Parshat Ki Tisa
Moshe conducts a census by counting each silver half-shekel donated by all men age twenty and over. Moshe is commanded to make a copper laver for the Mishkan. The women donate the necessary metal. The formula of the anointing oil is specified, and G-d instructs Moshe to use this oil only for dedicating the Mishkan, its vessels, Aharon and his sons. G-d selects Bezalel and Oholiav as master craftsmen for the Mishkan and its vessels. The Jewish People are commanded to keep the Sabbath as an eternal sign that G-d made the world. Moshe receives the two Tablets of Testimony on which are written the Ten Commandments. The mixed multitude who left Egypt with the Jewish People panic when Moshe's descent seems delayed, and force Aharon to make a golden calf for them to worship. Aharon stalls, trying to delay them. G-d tells Moshe to return to the people immediately, threatening to destroy everyone and build a new nation from Moshe. When Moshe sees the camp of idol-worship he smashes the tablets and he destroys the golden calf. The sons of Levi volunteer to punish the transgressors, executing 3,000 men. Moshe ascends the mountain to pray for forgiveness for the people, and G-d accepts his prayer. Moshe sets up the Mishkan and G-d's cloud of glory returns. Moshe asks G-d to show him the rules by which he conducts the world, but is granted only a small portion of this request. G-d tells Moshe to hew new tablets and reveals to him the text of the prayer that will invoke Divine mercy. Idol worship, intermarriage and the combination of milk and meat are prohibited. The laws of Pesach, the first-born, the first-fruits, Shabbat, Shavuot and Succot are taught. When Moshe descends with the second set of tablets, his face is luminous as a result of contact with the Divine.
"When you raise the head of the Children of Yisrael" (30:12)
Why does the Torahs choose the expression raise the head to mean that Moshe should take a census of the Jewish People?
G-d explained to Moshe that the Jewish People had placed their lives in jeopardy by worshipping the golden calf. The process of counting them by the coins they were to donate would "raise their heads," elevate them spiritually from the depths to which they sunk, and earn them atonement from their sin.
Moshe supposed that such atonement would require a coin of a very large denomination indeed. Perhaps it would be a kikar of silver, the equivalent of three thousand silver coins. If not three thousand silver coins, it might be that G-d would demand a coin worth a hundred silver pieces for each. This would be based on the penalty of one hundred silver pieces as the penalty the Torah prescribes for a man who wrongly defames his wifes virtue. Since the Jewish People defamed G-ds name when they proclaimed "These are your gods, Yisrael," this might be the level of the atonement required.
Alternatively, if not a coin worth a hundred silver coins, Moshe surmised that the coin G-d would stipulate might be the equivalent of fifty silver pieces. For that is the penalty that a seducer must pay, and the Jewish People had made idols in defiance of the commandment "You shall have no other gods!"

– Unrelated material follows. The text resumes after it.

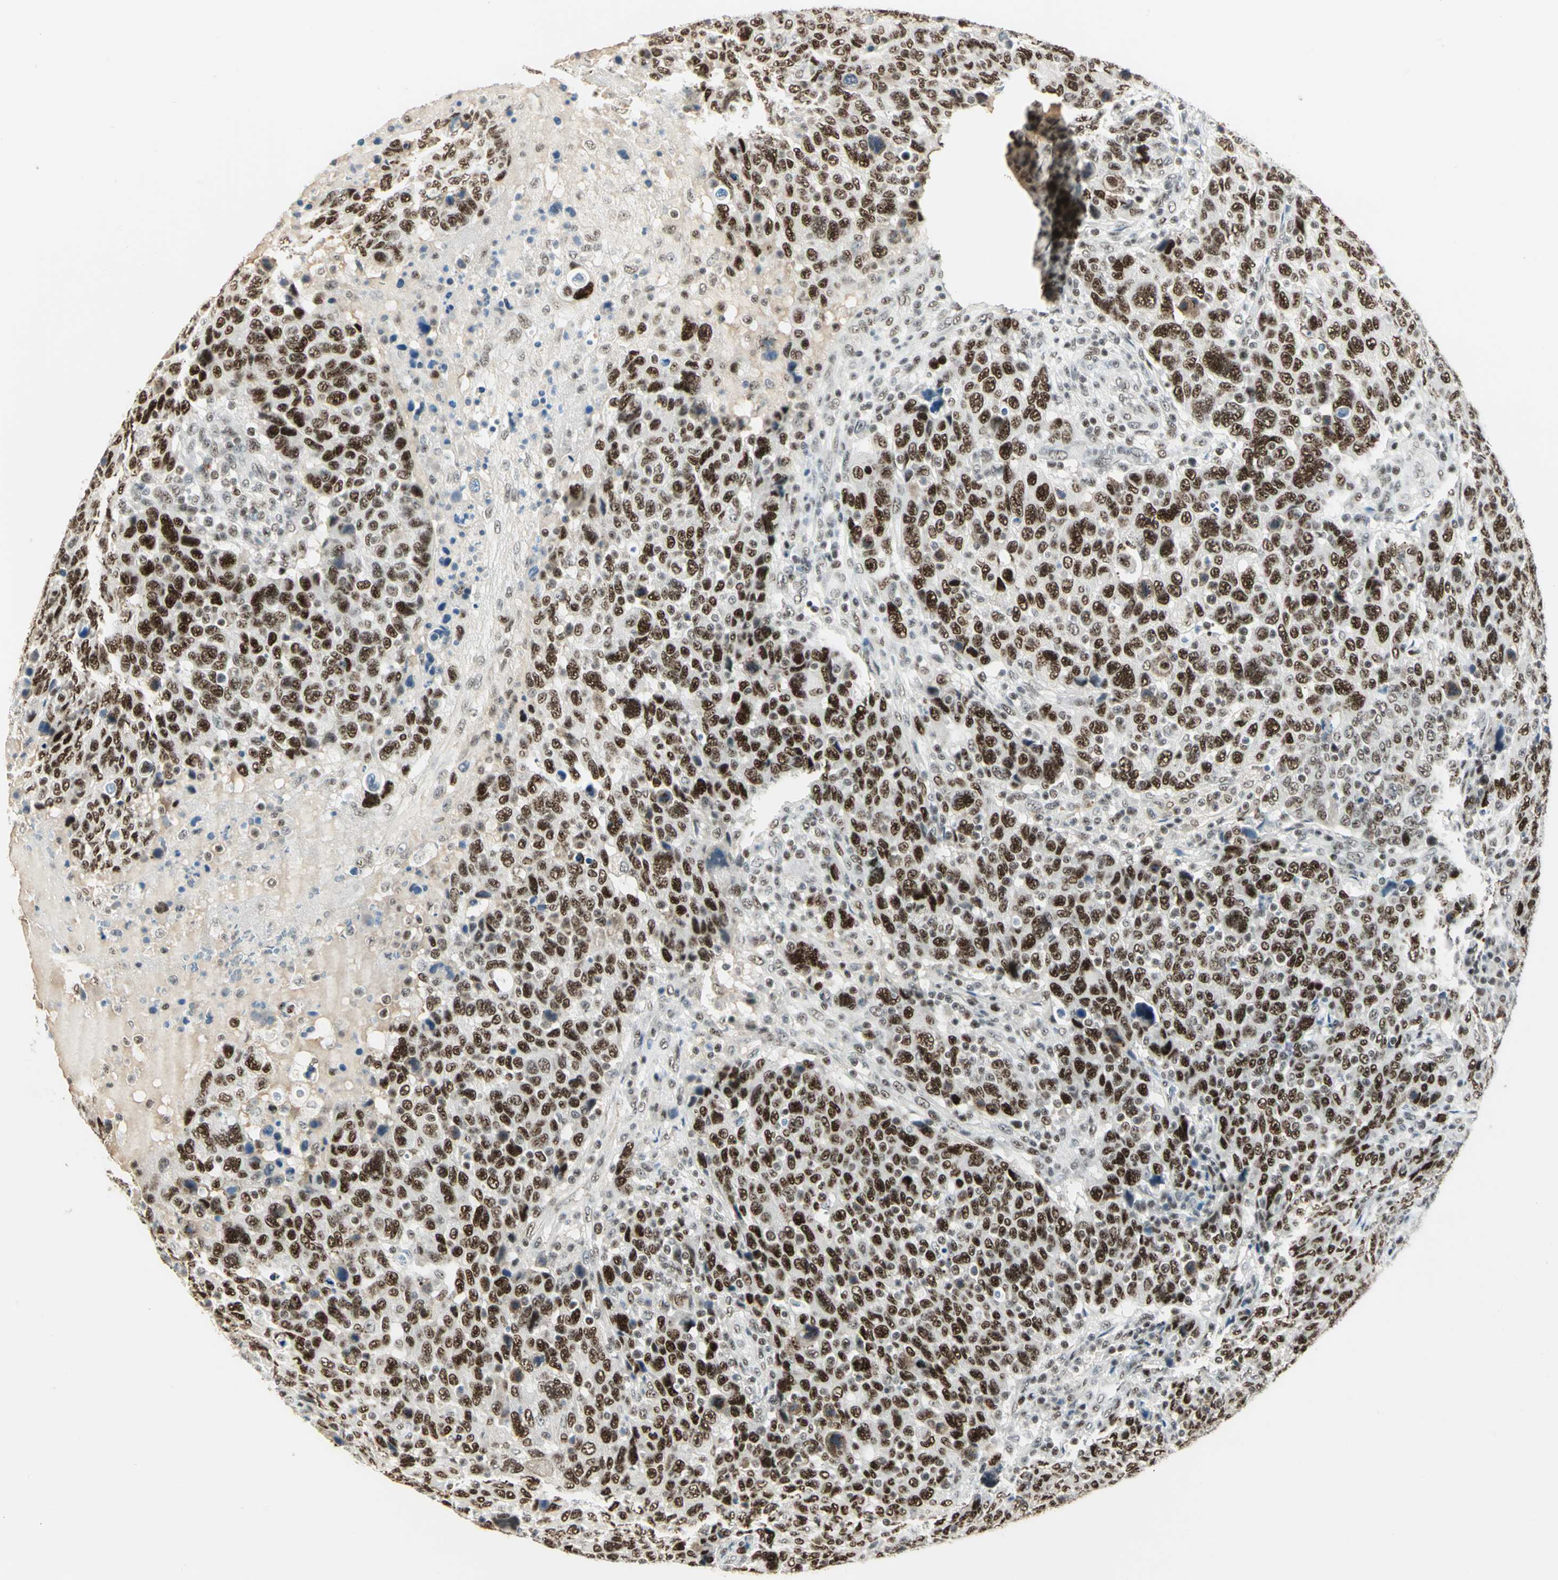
{"staining": {"intensity": "strong", "quantity": ">75%", "location": "nuclear"}, "tissue": "breast cancer", "cell_type": "Tumor cells", "image_type": "cancer", "snomed": [{"axis": "morphology", "description": "Duct carcinoma"}, {"axis": "topography", "description": "Breast"}], "caption": "Immunohistochemistry of breast cancer (invasive ductal carcinoma) shows high levels of strong nuclear positivity in about >75% of tumor cells. Nuclei are stained in blue.", "gene": "CCNT1", "patient": {"sex": "female", "age": 37}}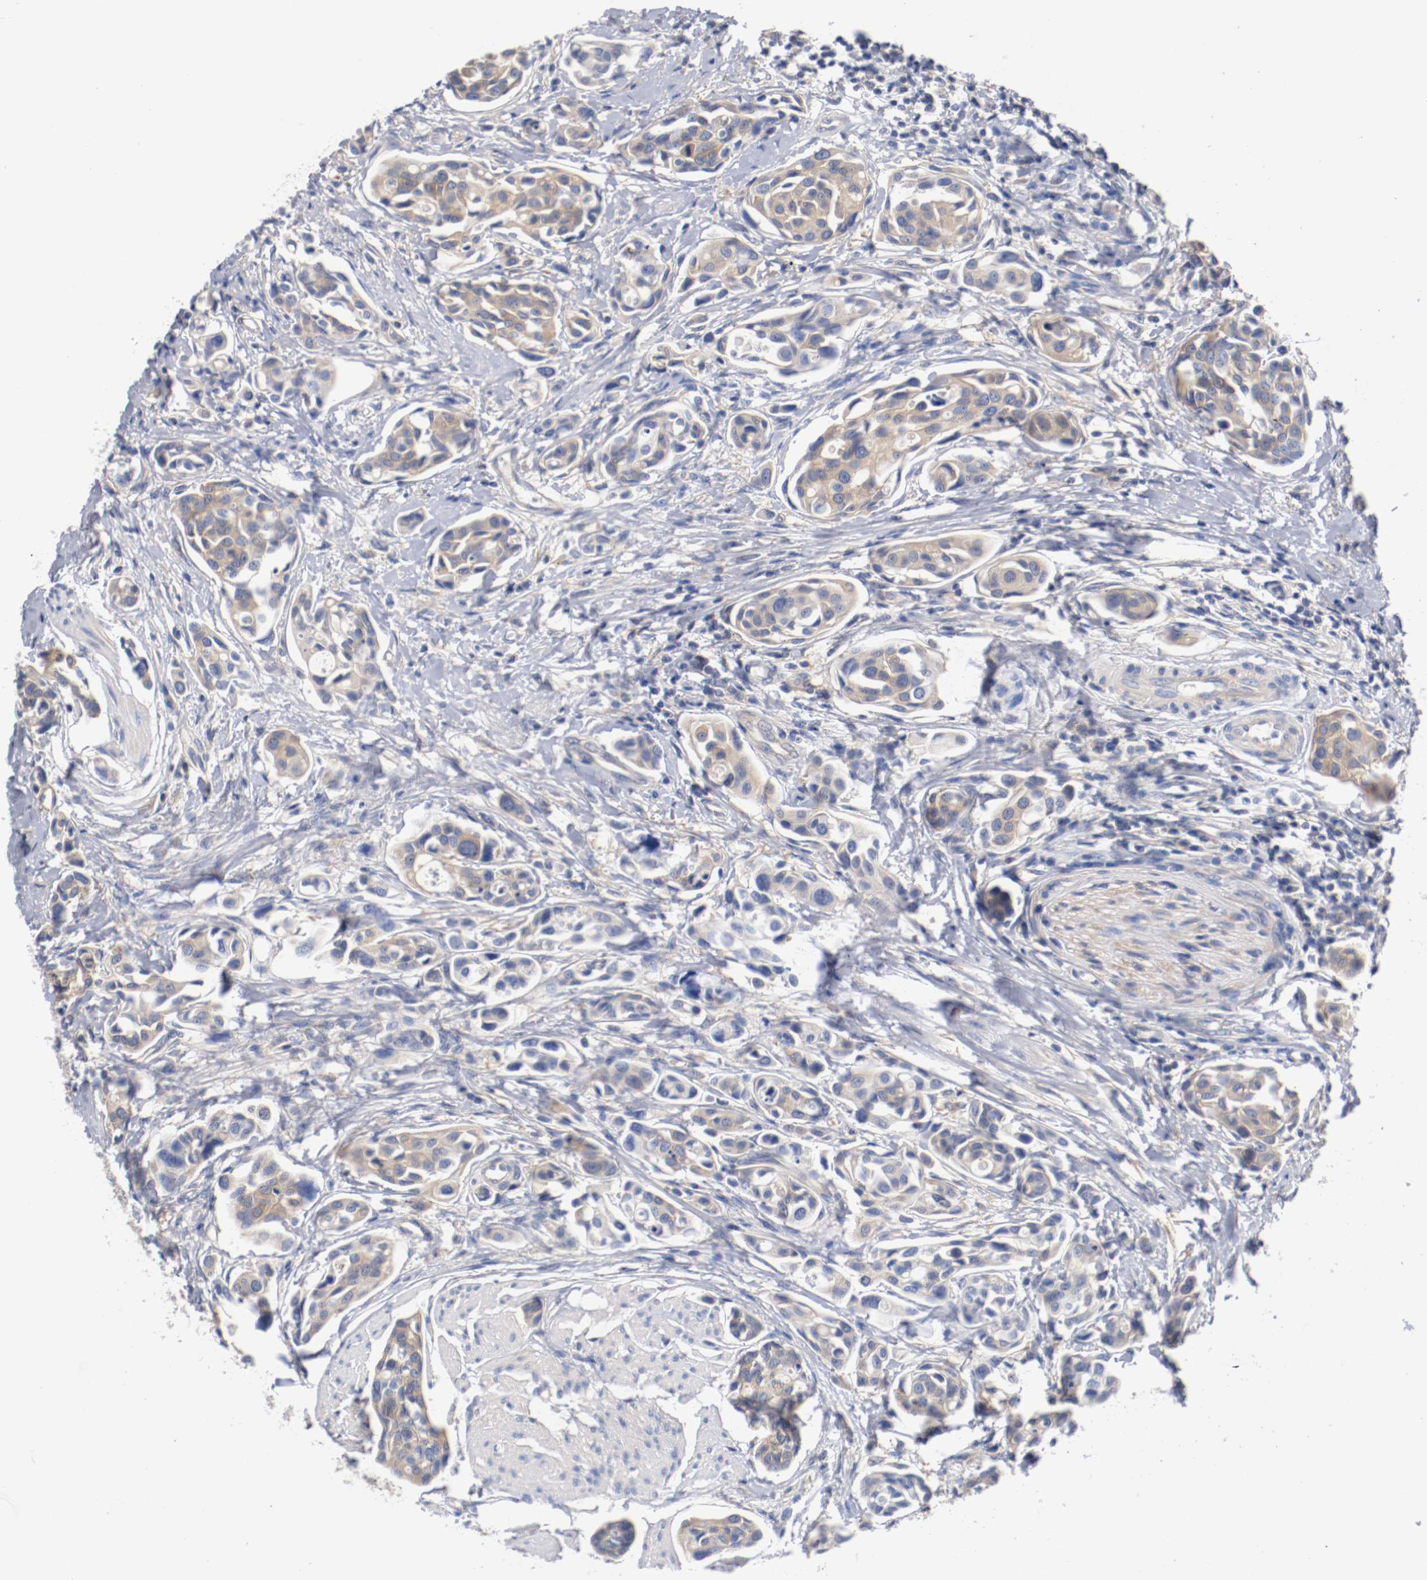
{"staining": {"intensity": "moderate", "quantity": ">75%", "location": "cytoplasmic/membranous"}, "tissue": "urothelial cancer", "cell_type": "Tumor cells", "image_type": "cancer", "snomed": [{"axis": "morphology", "description": "Urothelial carcinoma, High grade"}, {"axis": "topography", "description": "Urinary bladder"}], "caption": "Tumor cells exhibit medium levels of moderate cytoplasmic/membranous positivity in about >75% of cells in urothelial carcinoma (high-grade).", "gene": "HGS", "patient": {"sex": "male", "age": 78}}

At the very least, Moshe conjectured, G-d would demand a coin to the value of thirty shekalim. The owner of a goring ox must pay thirty shekels. By worshipping a calf, the Jewish People had traded G-ds glory for the image of a calf.
In the event, Moshes fears were unfounded. G-d said to him "You need not pay Me coins worth a hundred, or fifty, or even thirty silver pieces. All I ask is that you donate one small coin to the value of a half-shekel."
G-d then took a half-shekel coin from under His Throne of Glory, showing to Moshe its size and shape.
"This is the type of coin they shall give," said G-d.
Those half-shekel coins from the census were melted down and used for the silver sockets, the "adonim", that were the foundation for the walls of the Mishkan. In other words, the Mishkan literally stood on the half-shekalim that the Jewish People donated. They were the new basis of G-ds residing amongst them.
Maybe this is one of the reasons that they were called "adonim." Adon means "lord." It is the root of the word that we say to indicate the ineffable four letter name of G-d. In effect the Jewish People, by contributing those half-shekels, were humbling themselves under the supreme L-rdship of G-d which was the new basis of their closeness with Him.
It doesnt take a million dollars to make G-d our "Adon," just a heart that is as broken and humble as a half-shekel.